◆ Tâche demandée 1
D'après le texte à lire, sur quel blog figure le billet de justification de François Mauss ?

──────── Texte à lire

Balthus voulait du Buzz, il en a…


Je ne saurai trop vous conseiller que de lire le billet de justification de François Mauss sur l’excellent Blog du Grand Jury, qui, à mon sens, aura fait date dans l’histoire contemporaine du vin.

C’est ICI et LA. Ce sont surtout les commentaires qui sont intéressants. Un jour, dans longtemps, un chercheur en sciences sociales y puisera, j’en suis sûr, des enseignements précieux sur l’état de notre micro-monde du vin au début du millénaire. Comment deux amis de trente ans peuvent-ils encore se disputer sur un sujet aussi bête que le vin ? ;-)

Comme je le craignais, mon billet d’hier lui donne de l’urticaire car il est allergique, en ce moment, à toute critique. Cela m’étonne quand même un peu. Il voulait du Buzz, Balthus aussi et c’est pour cela qu’ils ont investi de l’argent dans cette dégustation. François la met en scène fort habilement sur son blog, lui fait une large audience, afin de provoquer le débat, la discussion, puisque les commentaires sont ouverts. Mais là patatras ! Voilà que l’on est pas d’accord avec lui et que, sans discussion possible, me voilà classé avec tous ceux qui regardent cette dégustation avec un brin d’esprit critique et d’humour, dans la catégorie :

« des jaloux qui n’arrivent même pas à se cacher par des mensonges puant l’hypocrisie, outre les lectures plus que partielles de ce qu’on a écrit, commenté, développé, nuancé, on tombe sempiternellement sur des spounz qui n’admettent pas qu’on ne pense pas comme eux. C’est affligeant de bêtises, de conneries, de médiocrités. On répond à côté pour lister des inepties dont on ne peut cacher l’insondable nullité»

────────────────
──────── Extraits de lignes

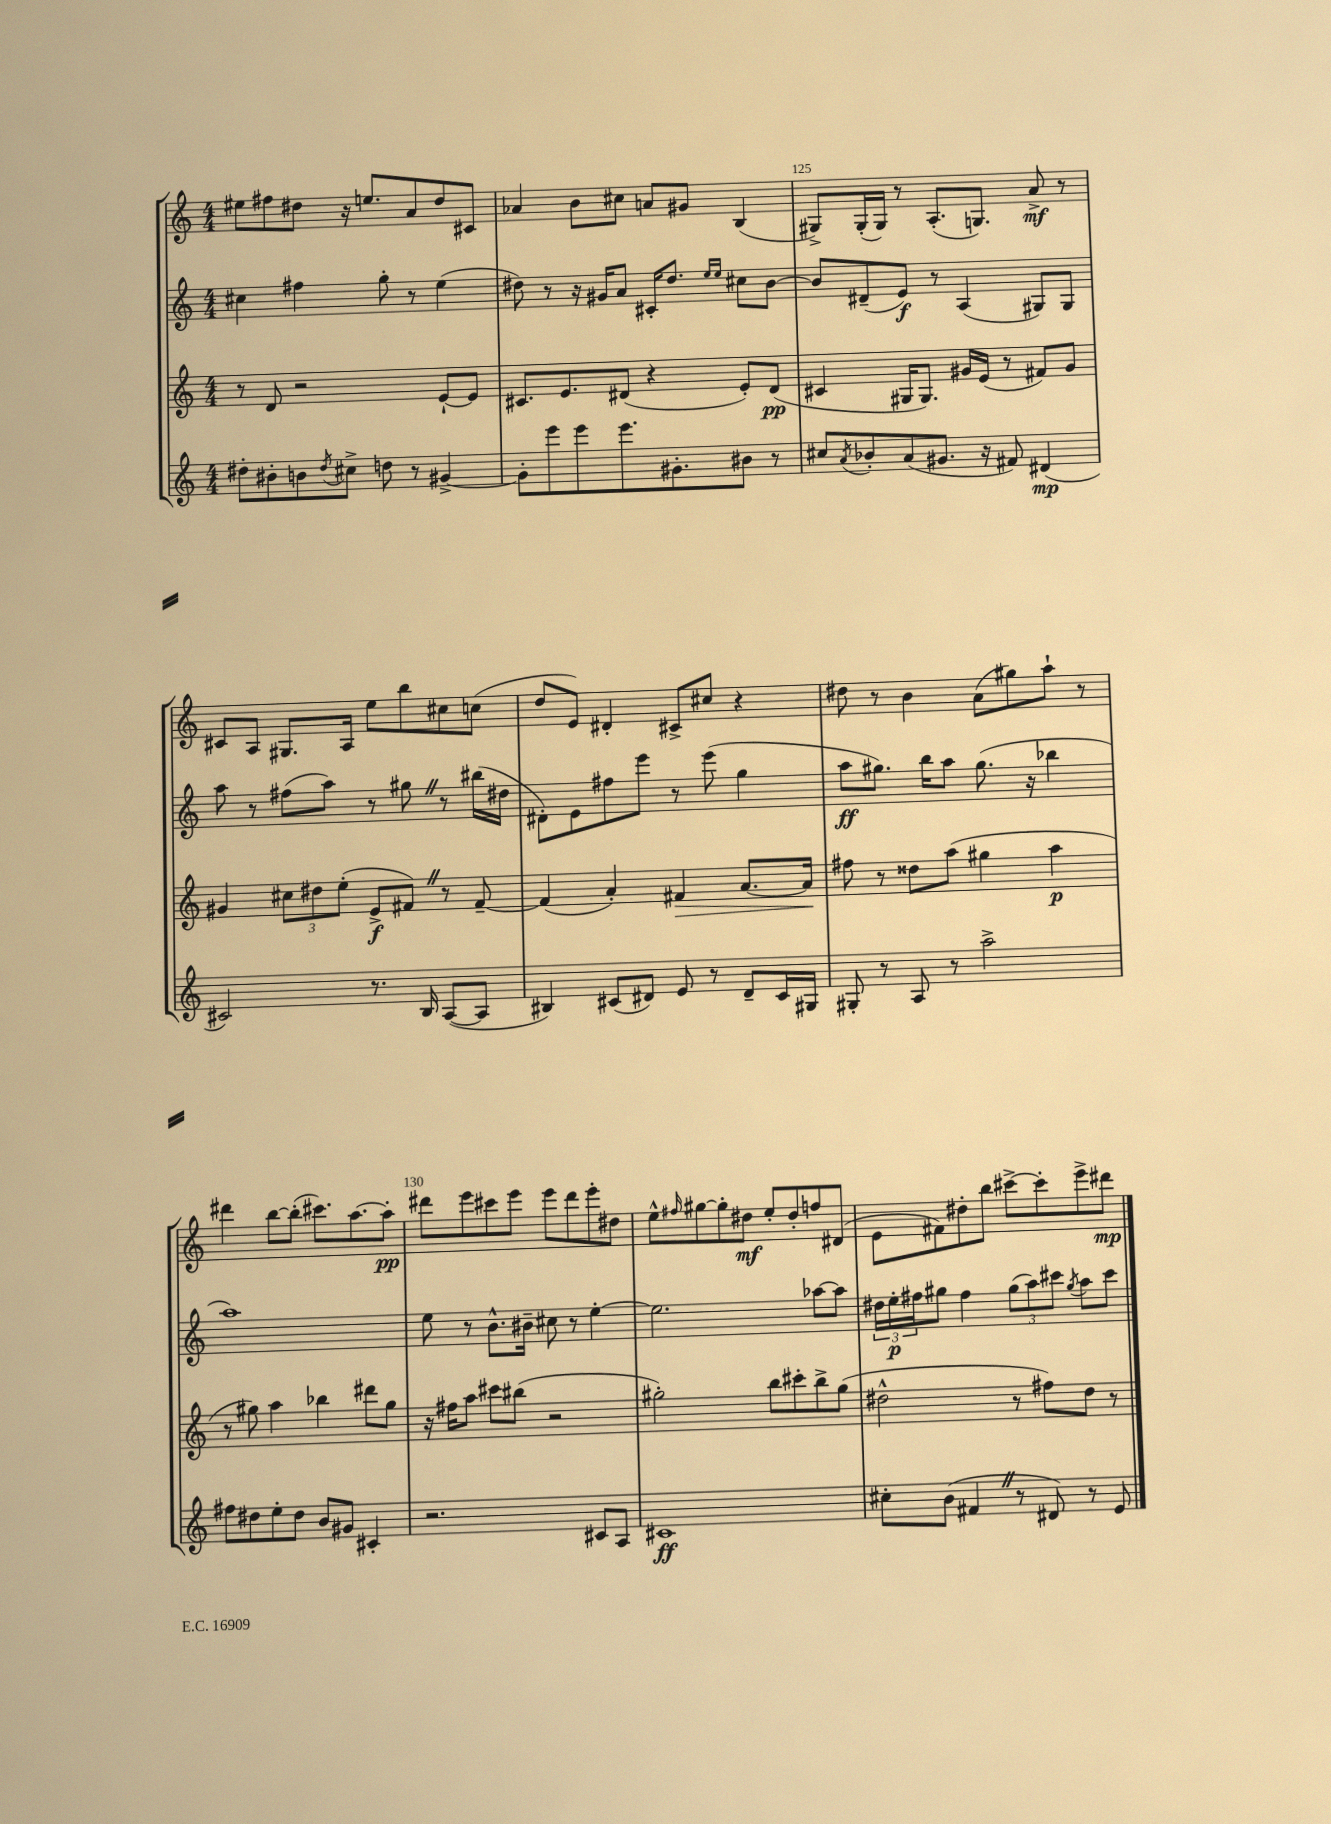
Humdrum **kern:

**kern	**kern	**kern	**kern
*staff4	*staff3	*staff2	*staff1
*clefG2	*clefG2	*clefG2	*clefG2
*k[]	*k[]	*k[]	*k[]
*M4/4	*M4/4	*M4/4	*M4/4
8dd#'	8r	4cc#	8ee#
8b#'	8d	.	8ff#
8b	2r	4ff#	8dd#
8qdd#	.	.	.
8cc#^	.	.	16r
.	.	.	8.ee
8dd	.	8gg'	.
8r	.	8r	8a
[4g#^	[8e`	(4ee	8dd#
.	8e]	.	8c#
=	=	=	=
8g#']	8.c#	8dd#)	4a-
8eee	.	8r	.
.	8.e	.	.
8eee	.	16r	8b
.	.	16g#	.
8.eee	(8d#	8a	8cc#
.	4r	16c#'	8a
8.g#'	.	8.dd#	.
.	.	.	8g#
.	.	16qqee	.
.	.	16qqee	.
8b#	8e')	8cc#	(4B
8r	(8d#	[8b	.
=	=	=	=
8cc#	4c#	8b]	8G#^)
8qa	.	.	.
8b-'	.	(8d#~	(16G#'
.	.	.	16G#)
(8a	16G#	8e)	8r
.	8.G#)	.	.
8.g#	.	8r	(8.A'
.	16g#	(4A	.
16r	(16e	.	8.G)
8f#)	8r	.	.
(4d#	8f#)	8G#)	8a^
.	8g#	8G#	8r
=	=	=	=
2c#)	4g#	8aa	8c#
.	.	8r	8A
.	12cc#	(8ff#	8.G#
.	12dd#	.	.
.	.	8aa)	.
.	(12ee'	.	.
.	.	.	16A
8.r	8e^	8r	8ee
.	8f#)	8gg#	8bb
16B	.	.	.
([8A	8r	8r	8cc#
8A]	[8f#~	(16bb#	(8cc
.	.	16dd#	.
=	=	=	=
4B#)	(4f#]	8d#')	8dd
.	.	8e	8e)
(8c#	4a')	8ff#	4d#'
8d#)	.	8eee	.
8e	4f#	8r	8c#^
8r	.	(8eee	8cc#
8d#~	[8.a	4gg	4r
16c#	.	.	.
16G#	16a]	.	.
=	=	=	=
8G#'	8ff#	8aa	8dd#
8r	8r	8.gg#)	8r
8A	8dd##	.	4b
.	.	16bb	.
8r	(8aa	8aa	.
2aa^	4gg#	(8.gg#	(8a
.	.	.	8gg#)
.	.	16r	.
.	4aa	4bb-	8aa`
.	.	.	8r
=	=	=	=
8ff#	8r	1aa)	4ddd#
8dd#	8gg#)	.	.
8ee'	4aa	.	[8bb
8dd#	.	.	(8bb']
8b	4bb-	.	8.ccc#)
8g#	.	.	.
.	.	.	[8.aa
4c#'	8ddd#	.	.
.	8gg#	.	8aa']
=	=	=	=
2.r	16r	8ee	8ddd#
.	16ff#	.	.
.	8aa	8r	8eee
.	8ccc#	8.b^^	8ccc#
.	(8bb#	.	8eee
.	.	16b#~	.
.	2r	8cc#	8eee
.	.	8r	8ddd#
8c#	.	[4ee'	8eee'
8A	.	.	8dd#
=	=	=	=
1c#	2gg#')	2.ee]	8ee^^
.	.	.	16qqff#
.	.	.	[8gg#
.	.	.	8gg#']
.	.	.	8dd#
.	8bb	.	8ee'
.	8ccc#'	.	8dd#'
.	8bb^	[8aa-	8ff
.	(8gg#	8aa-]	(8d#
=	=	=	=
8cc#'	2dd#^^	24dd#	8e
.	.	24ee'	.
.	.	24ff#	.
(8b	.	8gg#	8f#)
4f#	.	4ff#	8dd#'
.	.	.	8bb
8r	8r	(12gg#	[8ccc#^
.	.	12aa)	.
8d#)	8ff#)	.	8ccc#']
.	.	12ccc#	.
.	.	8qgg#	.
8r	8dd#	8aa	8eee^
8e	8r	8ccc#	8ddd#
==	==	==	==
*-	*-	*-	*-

────────────────
──────── Extraits de lignes

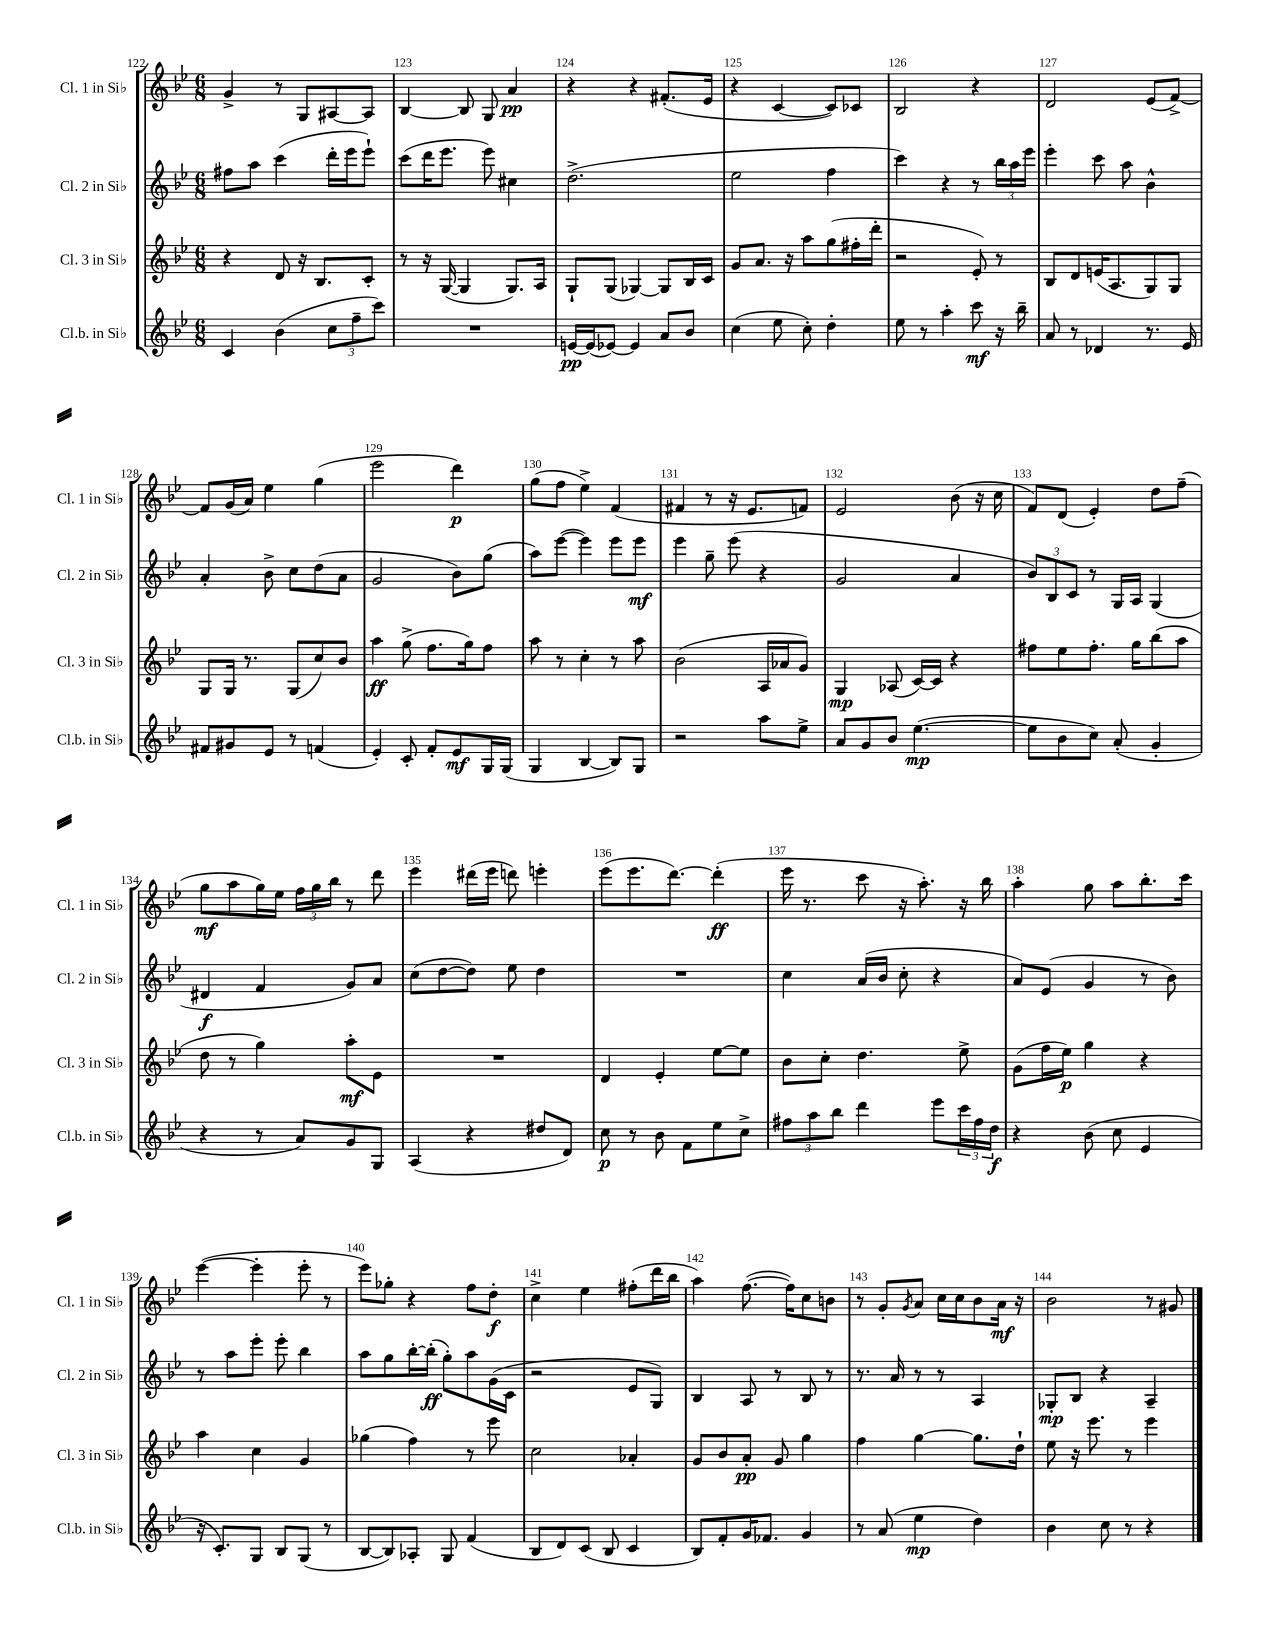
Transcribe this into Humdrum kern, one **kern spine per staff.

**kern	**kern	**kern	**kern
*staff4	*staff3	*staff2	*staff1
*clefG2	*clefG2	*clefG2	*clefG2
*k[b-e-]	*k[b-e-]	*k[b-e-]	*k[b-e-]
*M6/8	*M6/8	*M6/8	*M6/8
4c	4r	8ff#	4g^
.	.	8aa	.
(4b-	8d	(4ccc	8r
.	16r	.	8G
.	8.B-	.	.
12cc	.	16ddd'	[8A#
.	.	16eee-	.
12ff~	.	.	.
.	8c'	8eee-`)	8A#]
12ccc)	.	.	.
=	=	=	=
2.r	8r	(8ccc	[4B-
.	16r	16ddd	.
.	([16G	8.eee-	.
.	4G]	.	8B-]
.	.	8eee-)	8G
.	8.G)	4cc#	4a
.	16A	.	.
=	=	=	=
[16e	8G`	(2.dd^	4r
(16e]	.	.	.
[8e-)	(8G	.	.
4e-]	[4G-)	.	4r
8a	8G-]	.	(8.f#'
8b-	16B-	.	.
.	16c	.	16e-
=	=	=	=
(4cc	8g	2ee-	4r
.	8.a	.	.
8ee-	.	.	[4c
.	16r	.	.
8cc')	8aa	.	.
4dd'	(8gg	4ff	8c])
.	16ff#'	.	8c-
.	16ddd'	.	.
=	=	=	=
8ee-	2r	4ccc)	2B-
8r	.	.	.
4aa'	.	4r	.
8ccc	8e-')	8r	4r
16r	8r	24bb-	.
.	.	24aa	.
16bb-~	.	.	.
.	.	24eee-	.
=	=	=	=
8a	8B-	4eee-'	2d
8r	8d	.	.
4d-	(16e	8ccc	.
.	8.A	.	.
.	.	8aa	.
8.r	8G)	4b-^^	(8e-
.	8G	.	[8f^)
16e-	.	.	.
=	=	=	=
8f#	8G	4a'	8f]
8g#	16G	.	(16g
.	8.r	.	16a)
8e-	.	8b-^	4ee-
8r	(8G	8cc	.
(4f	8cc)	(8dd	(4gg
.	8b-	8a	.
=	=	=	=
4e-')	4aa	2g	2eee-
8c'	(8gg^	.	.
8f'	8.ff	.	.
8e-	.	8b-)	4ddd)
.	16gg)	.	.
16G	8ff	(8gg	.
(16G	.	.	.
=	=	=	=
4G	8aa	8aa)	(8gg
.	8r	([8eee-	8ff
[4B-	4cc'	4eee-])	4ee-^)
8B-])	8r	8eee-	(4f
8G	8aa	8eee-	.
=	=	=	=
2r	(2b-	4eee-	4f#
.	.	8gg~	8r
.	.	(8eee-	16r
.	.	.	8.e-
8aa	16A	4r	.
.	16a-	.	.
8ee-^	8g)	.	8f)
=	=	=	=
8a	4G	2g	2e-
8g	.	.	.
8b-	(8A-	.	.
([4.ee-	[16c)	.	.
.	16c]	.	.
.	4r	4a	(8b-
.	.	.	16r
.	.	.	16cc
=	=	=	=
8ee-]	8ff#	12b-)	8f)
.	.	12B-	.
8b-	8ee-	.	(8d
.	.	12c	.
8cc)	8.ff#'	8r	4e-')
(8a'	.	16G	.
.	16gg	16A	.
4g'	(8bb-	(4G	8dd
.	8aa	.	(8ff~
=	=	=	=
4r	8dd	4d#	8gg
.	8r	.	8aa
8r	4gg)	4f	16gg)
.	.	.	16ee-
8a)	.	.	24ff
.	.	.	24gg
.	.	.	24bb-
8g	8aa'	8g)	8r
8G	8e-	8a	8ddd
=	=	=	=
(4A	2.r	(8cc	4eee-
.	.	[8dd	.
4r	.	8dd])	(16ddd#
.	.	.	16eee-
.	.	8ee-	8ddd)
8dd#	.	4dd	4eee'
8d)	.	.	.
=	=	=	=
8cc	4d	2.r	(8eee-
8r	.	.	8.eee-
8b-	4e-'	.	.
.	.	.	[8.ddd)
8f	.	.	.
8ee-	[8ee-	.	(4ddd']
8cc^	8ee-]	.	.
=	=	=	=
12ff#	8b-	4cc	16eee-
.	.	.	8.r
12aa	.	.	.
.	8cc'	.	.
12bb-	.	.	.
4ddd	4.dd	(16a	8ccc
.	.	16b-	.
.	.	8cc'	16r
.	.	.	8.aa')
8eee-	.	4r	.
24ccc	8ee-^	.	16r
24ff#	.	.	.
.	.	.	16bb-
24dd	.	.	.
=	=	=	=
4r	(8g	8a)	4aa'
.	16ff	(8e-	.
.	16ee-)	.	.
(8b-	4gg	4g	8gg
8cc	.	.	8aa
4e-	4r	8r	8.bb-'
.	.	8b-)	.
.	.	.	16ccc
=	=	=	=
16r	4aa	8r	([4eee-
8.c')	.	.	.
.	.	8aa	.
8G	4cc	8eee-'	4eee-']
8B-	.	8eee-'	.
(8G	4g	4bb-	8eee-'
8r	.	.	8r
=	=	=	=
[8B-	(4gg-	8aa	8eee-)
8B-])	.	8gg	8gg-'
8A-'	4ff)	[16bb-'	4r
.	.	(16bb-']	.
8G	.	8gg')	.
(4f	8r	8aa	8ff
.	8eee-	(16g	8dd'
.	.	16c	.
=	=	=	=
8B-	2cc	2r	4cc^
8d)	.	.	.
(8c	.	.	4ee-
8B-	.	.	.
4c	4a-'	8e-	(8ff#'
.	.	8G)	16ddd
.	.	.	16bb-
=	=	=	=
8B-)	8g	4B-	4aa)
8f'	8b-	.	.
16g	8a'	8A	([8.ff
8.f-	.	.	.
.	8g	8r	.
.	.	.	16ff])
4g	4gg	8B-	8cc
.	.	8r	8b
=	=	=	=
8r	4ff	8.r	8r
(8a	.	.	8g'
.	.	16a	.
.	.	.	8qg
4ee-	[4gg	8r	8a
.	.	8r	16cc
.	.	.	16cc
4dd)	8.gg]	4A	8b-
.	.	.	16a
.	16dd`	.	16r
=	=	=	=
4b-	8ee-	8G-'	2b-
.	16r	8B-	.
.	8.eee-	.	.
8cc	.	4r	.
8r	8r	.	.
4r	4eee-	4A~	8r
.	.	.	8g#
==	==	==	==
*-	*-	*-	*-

────────────────

◆ Tâche demandée 2
Extrayez toutes les lignes qui contiennent la chaîne « kern ».

◆ Résultat attendu 1
Sur le Blog du Grand Jury.

◆ Résultat attendu 2
Humdrum **kern:
**kern	**kern	**kern	**kern
Transcribe this into Humdrum kern, one **kern spine per staff.
**kern	**kern	**kern	**kern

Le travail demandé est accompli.